Even so, these may not be the Texans facing the biggest bills. Some people whose homes are perfectly fine, could still lose those homes in the next few months to something that seems ridiculous—the bills they are facing from Texas’ deregulated market.
In many areas of Texas, there are two kinds of power plans available. One provides a fixed or semi-fixed price, no matter what the market price of power may be. The other allows prices to float, providing power at a percentage above the wholesale cost. Many people have signed up for the second kind of plan, specifically because it has been advertised—and has been for several years—as a cheaper solution. But now people whose power plans including pricing that floats with the market are going to be facing enormous bills. On Saturday morning, costs of power are still 300% of normal rates, but on Tuesday and Wednesday the market was at 27,000% of normal for the full day. People who never lost power at all may still face a ruinous disaster; one that arrives in their mailbox.

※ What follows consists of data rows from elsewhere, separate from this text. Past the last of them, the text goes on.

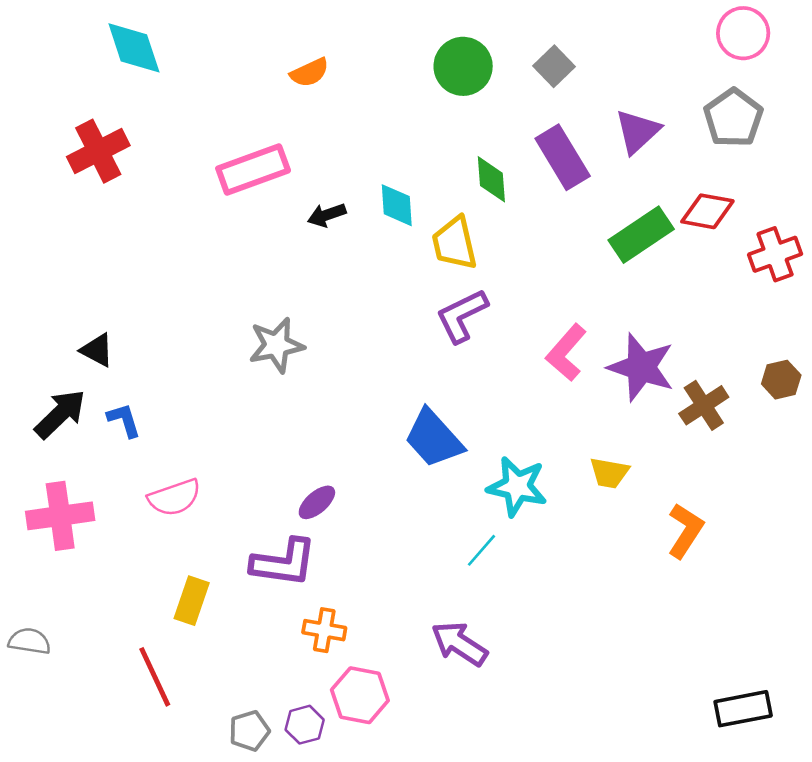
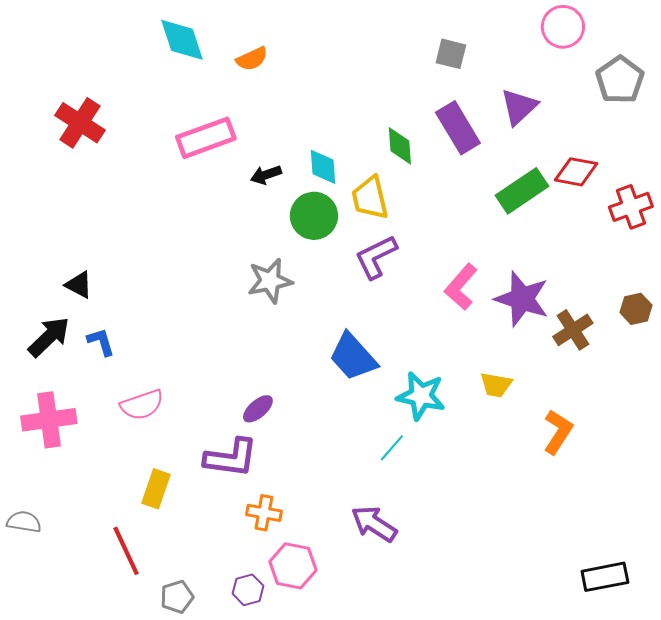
pink circle: (743, 33) -> (563, 27), moved
cyan diamond: (134, 48) -> (182, 40), moved
green circle: (463, 66) -> (314, 216), moved
gray square: (554, 66) -> (451, 54), turned -32
gray pentagon: (733, 118) -> (620, 80), moved
red cross: (98, 151) -> (80, 123), turned -30
gray star: (276, 345) -> (270, 281), moved
gray pentagon: (249, 731) -> (177, 597), moved

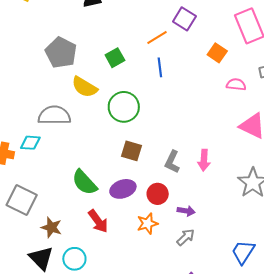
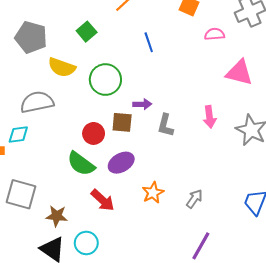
blue line: (160, 67) -> (149, 42), moved
pink arrow: (204, 160) -> (210, 117), moved
red circle: (158, 194) -> (94, 133), moved
purple arrow: (186, 211) -> (142, 104), moved

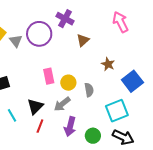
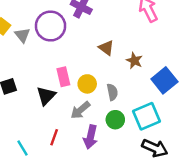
brown triangle: (83, 40) -> (106, 48), moved, turned -40
black triangle: (35, 106) -> (46, 96), moved
cyan line: (12, 115) -> (23, 148), moved
green circle: (93, 136) -> (115, 120), moved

That may sound incredible, but then, this has been a manmade disaster at every level. No earthquake toppled homes in Texas. No hurricane swept in from the sea. The power grid went down because it was turned off to prevent damage resulting from a mismatch of high demand during a period of severe cold weather, and undersupply as gas, coal, and nuclear plants all went offline. It would have been nice if the states’ wind turbines could have picked up the slack—they can, on occasion, supply 60% of Texas’ demand. That wasn’t possible the first part of this week, not because those turbines were frozen, but because winds were light. They often are at this time of the year, which is exactly why the remainder of the system was supposed to be up and covering the needs. It didn’t.
What happened in Texas is the end result of a system designed and operated to fit the needs of pure neoconservative disaster capitalism. When billionaires scream that they’ve “hit the jackpot” from the surging cost of natural gas, or a small producer turns what would have been a $40,000 week into a $10 million windfall because electricity has his $9000 Mw/hr, that money doesn’t come from nowhere. It comes from ordinary people. It comes from the people whose water pipes have burst, from the restaurant owners whose food has spoiled, and every Texan about to open that friendly envelope from their power company. They’re the ones who will now take what little they have left, and ship it straight to the people who engineered this disaster in the first place.
The disaster in Texas isn’t over. It will never be over, so long as Republicans can continue to sell them on the idea that it’s better to die than to have a system that works for them, rather than the billionaires.